Scholarship, practical considerations, and modern artistic license results in wide variation in modern performance. As an amateur early music choral singer, I’ve had plenty of experiences of not knowing how fast we should perform a piece, but also learned about some of the practical considerations.
Recordings of Alma redemptoris mater (score), composed by Giovanni Pierluigi da Palestrina illustrate the issue nicely. This seasonal Marian antiphon (one of four hymns for the virgin Mary), assigned to the period from Advent through Candlemas (December and January).
The professional ensemble
This first recording by The King’s Singers, a professional ensemble, has one singer for each of the four parts. They vary timing stylistically here like a modern string quartet, lengthening some notes and pauses, while staying precisely in sync. The performance lasts 2m42s.
The papal choir
This recording, from the Sistine chapel where Palestrina worked, features a choir. The pope’s personal choir, no less. (Palestrina sang in the choir until 1555, when a new pope banned married men from singing in the choir.)
This performance skips the dramatic pauses, which are harder for a choir to keep together, and gets on with the piece, which makes more sense for a church service than a concert. The faster tempo arguably suits the piece better, which now lasts exactly two minutes.
The professional choir
Video: Alma Redemptoris Mater, Julian Podger, Monteverdi Choir
The slowest recording in this collection features a larger choir, and includes female voices. The indulgently slow tempo avoids losing the faster notes in the larger acoustics (of the Church of St. Peter and St. Paul, Salle, Norfolk, UK), and leaves time for dramatic dynamics. These choices deliver a more emotional performance, and justify the much slower tempo that stretches the performance to nearly four minutes. But I also consider this performance ‘wrong’, in how it distorts the music.
The Italian quartet
This quartet shows how fast a smaller ensemble can sing the same piece in a small room’s more intimate acoustic, without it sounding particularly rushed. They only take 1m42s. Now it sounds like a different piece.
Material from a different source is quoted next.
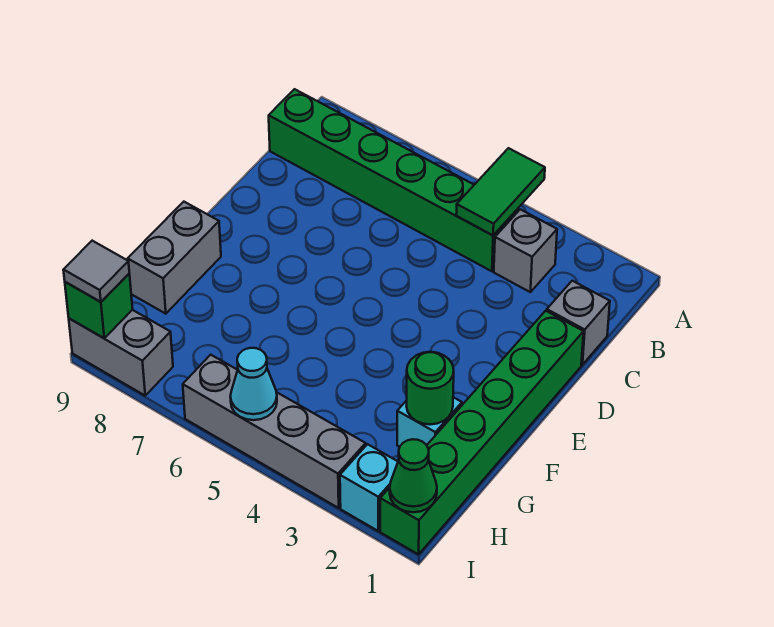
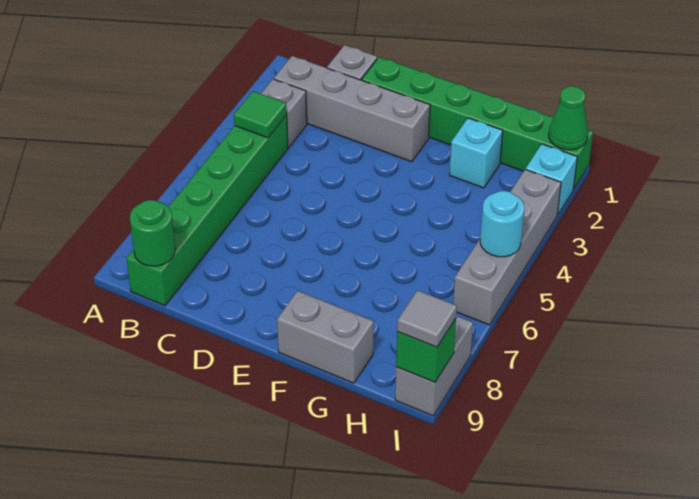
green 1x2 tile [456,148,545,235] -> green 1x1 tile [234,91,287,138]
none -> grey 1x4 brick [274,56,430,162]
green 1x1 round brick [407,352,454,424] -> green 1x1 round brick moved to [130,200,175,266]
cyan 1x1 cone [230,348,277,420] -> cyan 1x1 round brick [480,191,524,257]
Video: Alma redemptoris mater (Simple Tone) - Gregorian, Ensemble Biblische Lieder
Sixteenth century polyphony stylises the then-traditional performance of Gregorian chant. Chant essentially takes its tempo from how fast you speak the text, slowing at the end of each phrase. This performance lasts just 1m16s. We might not know what Palestrina intended, but we do know that he grew up with chant in churches, and composed his polyphony in this context.
The American choir
Personally, I like this performance’s tempo and phrasing more than the others. I also appreciate the difficulty of this style, especially with amateur singers used to both a slower tempo and stopping completely between phrases. This professional choir brings the piece to life.
So how fast should you sing sixteenth century church music? It depends.